The moisture content from Trott's bat has evaporated to the extent that it's hard to be certain what it weighed when he used it, though the consensus is it was around 2lb 3oz. These days most bats have a moisture content of between 12 and 15 per cent; for old Albert, it would have been closer to 35 per cent, making the wood a third heavier. Manufacturers today leave the bats to dry in open air to extract the moisture. But the drawback of this method, as Marcus Codrington, chief executive of the bat-maker Mongoose, told Tennant is they "become brittle, lose elasticity, and don't last as long". In Trott's day, a bat lasted years. Some of today's players have more bats than hairs.

Mongoose, founded two years ago, aroused controversy by inventing a bat for Twenty20 with a very long handle, and extended sweet spot. The Mongoose MMi3 is 90 per cent English willow, 10 per cent Kashmiri willow, and looks like a wooden paddle. Matthew Hayden used a heavy bat (over 3lb) in Test cricket, but used a slightly lighter Mongoose in the Indian Premier League.
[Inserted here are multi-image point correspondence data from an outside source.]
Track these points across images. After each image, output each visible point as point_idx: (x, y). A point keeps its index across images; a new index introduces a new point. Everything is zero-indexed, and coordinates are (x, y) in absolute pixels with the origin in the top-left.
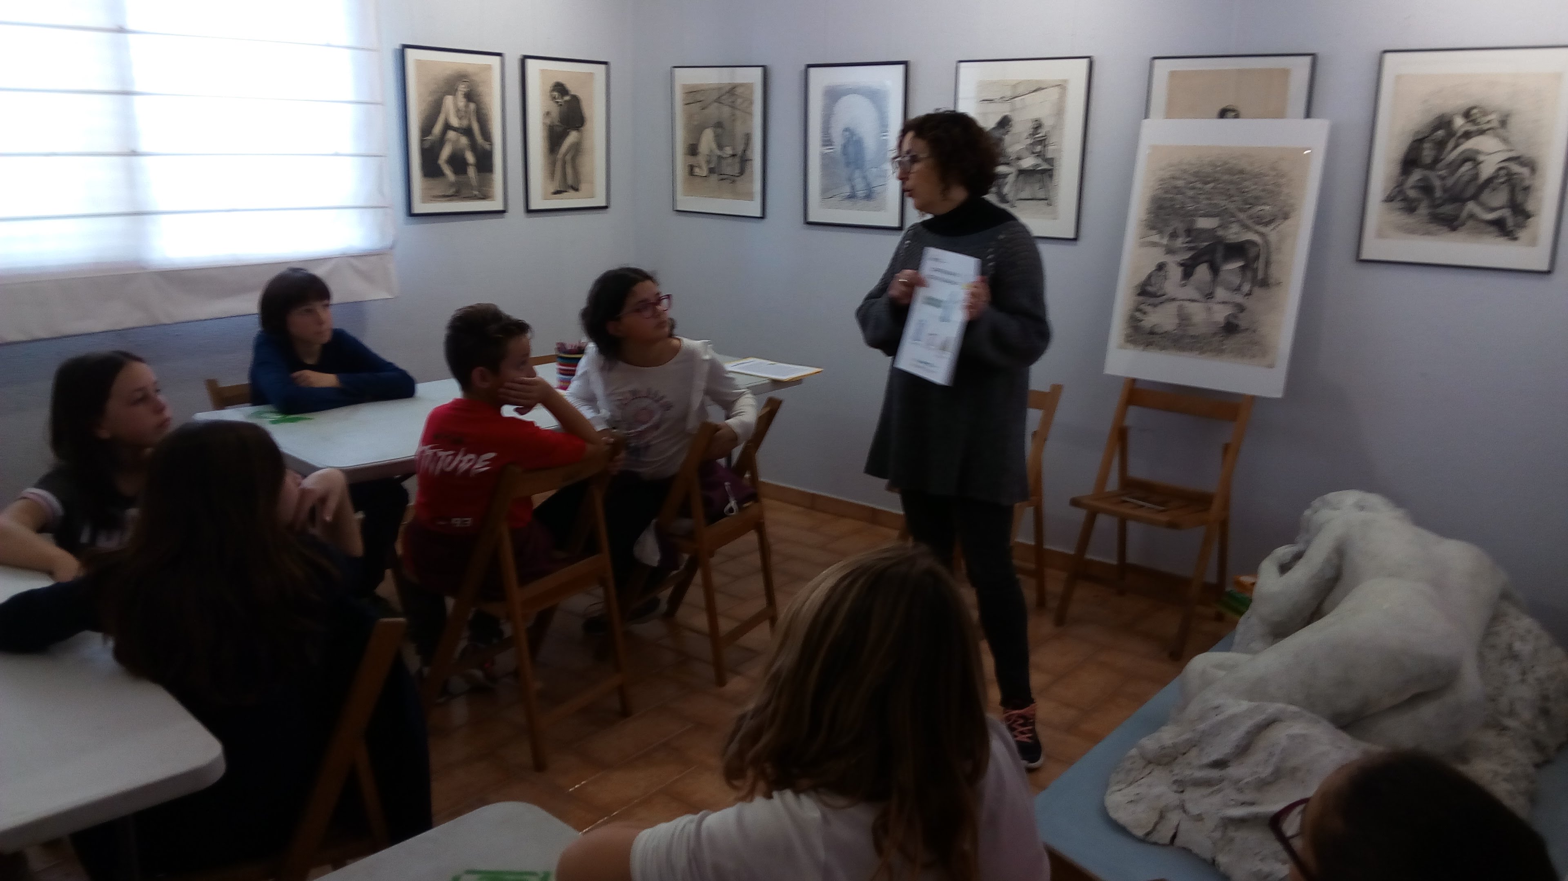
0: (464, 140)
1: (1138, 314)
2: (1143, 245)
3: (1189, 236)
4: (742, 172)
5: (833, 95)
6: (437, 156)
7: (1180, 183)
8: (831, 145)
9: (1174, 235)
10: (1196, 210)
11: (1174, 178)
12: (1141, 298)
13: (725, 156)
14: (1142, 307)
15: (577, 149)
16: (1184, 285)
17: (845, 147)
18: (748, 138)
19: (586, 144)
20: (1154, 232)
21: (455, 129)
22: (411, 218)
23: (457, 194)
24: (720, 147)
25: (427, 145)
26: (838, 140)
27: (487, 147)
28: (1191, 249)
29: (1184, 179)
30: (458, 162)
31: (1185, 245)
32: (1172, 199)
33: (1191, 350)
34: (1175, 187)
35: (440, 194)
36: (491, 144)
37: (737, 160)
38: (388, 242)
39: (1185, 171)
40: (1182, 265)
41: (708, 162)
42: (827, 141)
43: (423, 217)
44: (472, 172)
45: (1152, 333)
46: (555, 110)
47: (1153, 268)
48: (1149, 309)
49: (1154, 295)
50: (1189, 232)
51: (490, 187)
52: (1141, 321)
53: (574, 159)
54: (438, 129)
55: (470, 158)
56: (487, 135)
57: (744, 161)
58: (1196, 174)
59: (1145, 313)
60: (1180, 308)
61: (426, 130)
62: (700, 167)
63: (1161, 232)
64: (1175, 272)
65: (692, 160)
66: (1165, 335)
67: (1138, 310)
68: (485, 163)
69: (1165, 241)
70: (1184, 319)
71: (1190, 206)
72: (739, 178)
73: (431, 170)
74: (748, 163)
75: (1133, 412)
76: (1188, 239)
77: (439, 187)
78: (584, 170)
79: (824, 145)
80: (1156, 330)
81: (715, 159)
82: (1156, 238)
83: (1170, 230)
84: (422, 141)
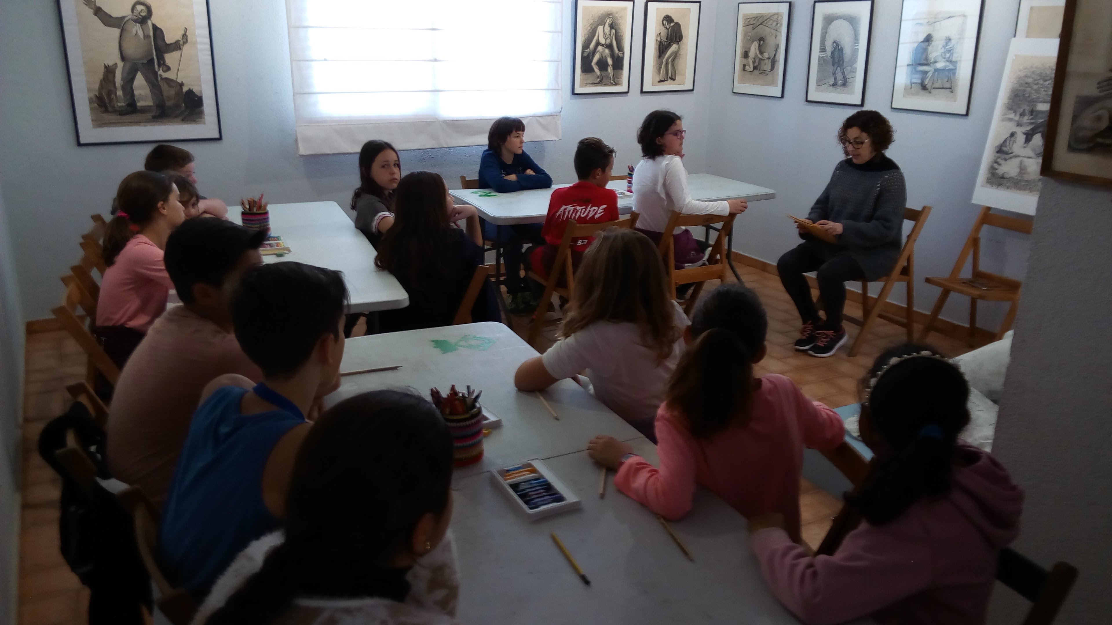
0: (607, 51)
1: (995, 165)
2: (1003, 120)
3: (1032, 115)
4: (772, 68)
5: (829, 20)
6: (591, 61)
7: (1030, 80)
8: (826, 52)
9: (1022, 115)
10: (1038, 98)
11: (1026, 77)
12: (998, 155)
13: (763, 58)
14: (999, 160)
15: (676, 55)
16: (1025, 147)
17: (833, 53)
18: (777, 47)
19: (682, 52)
20: (1012, 111)
21: (603, 45)
22: (574, 96)
23: (601, 82)
24: (761, 52)
25: (585, 54)
26: (829, 49)
27: (620, 55)
28: (1031, 124)
29: (1033, 78)
30: (602, 64)
31: (1028, 121)
32: (1024, 91)
33: (1025, 190)
34: (1026, 83)
35: (590, 82)
36: (623, 54)
37: (770, 61)
38: (558, 109)
39: (1033, 72)
40: (1025, 134)
41: (754, 63)
42: (823, 49)
43: (580, 95)
44: (610, 69)
45: (1002, 177)
46: (664, 32)
47: (1008, 135)
48: (1002, 162)
49: (1006, 153)
50: (1032, 112)
51: (621, 78)
52: (997, 169)
53: (673, 61)
54: (592, 45)
55: (610, 61)
56: (621, 48)
57: (774, 62)
58: (1040, 75)
59: (999, 164)
60: (1021, 162)
61: (586, 46)
62: (749, 65)
63: (1015, 112)
64: (1021, 138)
65: (745, 61)
66: (1011, 179)
67: (996, 162)
68: (618, 64)
69: (1017, 118)
70: (1022, 169)
71: (1034, 96)
72: (770, 73)
73: (587, 68)
74: (777, 63)
75: (985, 228)
76: (1031, 117)
77: (590, 78)
78: (680, 67)
79: (820, 52)
80: (1005, 176)
81: (757, 61)
82: (1012, 115)
83: (1021, 110)
84: (583, 52)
The latest generation of bats combine lightness with strength, a kind of holy grail for the man in the middle. They come after a prolonged period in which bats at Test level got heavier. Clive Lloyd, Ian Botham and Graham Gooch each used a bat of over 3lbs to bludgeon spinners around the ground. Sachin Tendulkar uses a bat over 3lb, and the South African Lance Klusener reportedly used a bat weighing 3lb 4oz. Paul Collingwood practised in the nets with a bat of over 4lb, so that when he got to the middle his proper bat felt very light. Andrew Flintoff was rare for a modern player in using a very light bat.

Heavy bats incentivise power over skill. They prioritise the bottom hand over the top hand. A quarter of runs in the IPL are scored with sixes, and no wonder. But as bats got heavier, something precious in batting was lost. "The bats got so heavy," said Tom Graveney a few years back, "that the game lost all the top-hand players." Duncan Fearnley, the bat-maker, recalled that when Len Hutton picked up one of Ian Botham's bats, "he said it was the nearest he'd come to holding a railway sleeper".
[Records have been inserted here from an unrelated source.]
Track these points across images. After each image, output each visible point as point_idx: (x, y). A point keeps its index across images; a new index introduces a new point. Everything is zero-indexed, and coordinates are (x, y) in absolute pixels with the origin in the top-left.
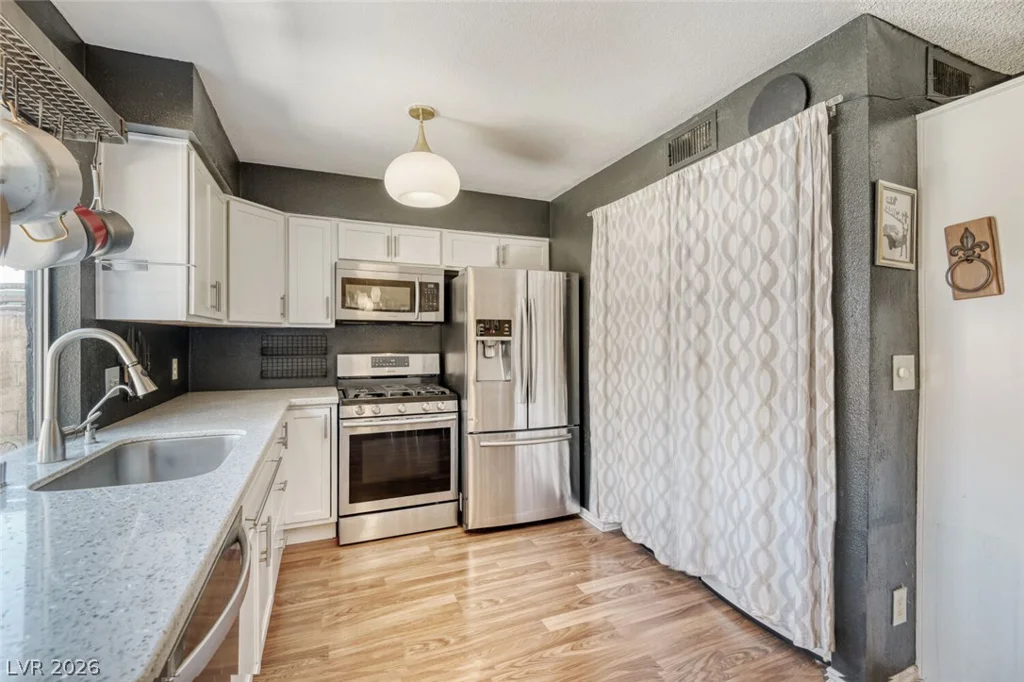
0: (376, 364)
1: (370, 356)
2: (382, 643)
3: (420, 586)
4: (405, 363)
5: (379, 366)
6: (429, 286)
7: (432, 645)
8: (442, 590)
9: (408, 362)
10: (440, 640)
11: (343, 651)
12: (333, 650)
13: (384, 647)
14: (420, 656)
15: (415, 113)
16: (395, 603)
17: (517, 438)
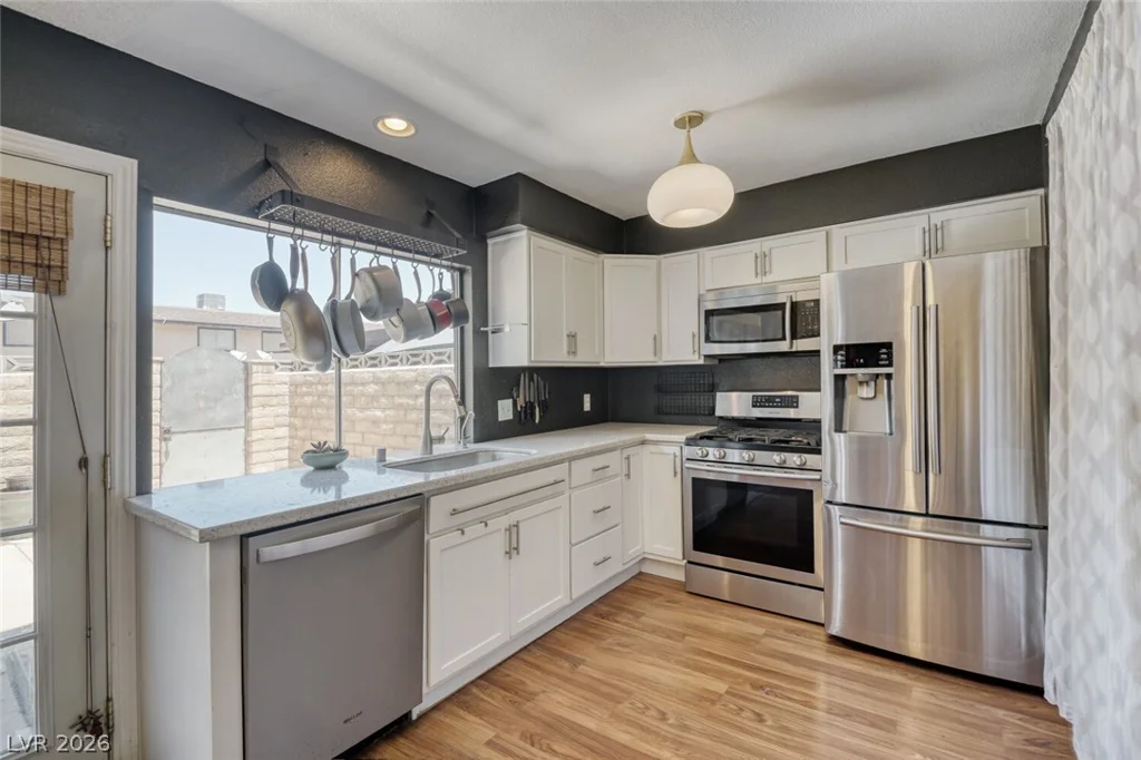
0: (756, 403)
1: (751, 394)
2: (620, 684)
3: (708, 661)
4: (792, 402)
5: (760, 406)
6: (808, 305)
7: (653, 712)
8: (720, 675)
9: (797, 402)
10: (664, 714)
11: (590, 671)
12: (587, 666)
13: (616, 687)
14: (633, 713)
15: (680, 124)
16: (669, 661)
17: (910, 525)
The latest technology means that bats have bigger sweeter spots, and can be huge, light and powerful at the same time. The old play-off between weight and power is defunct. The top-hand players Graveney so cherished will return in force. But what of the bowlers, the great slaves of the game who no administrator will show concern for? What technological or rule change will advantage them? I suppose suggesting a bigger, more raised seam, or just a smaller ball, would be considered heresy. But heresy is the beginning of wisdom – and progress. Bowlers of the world, unite!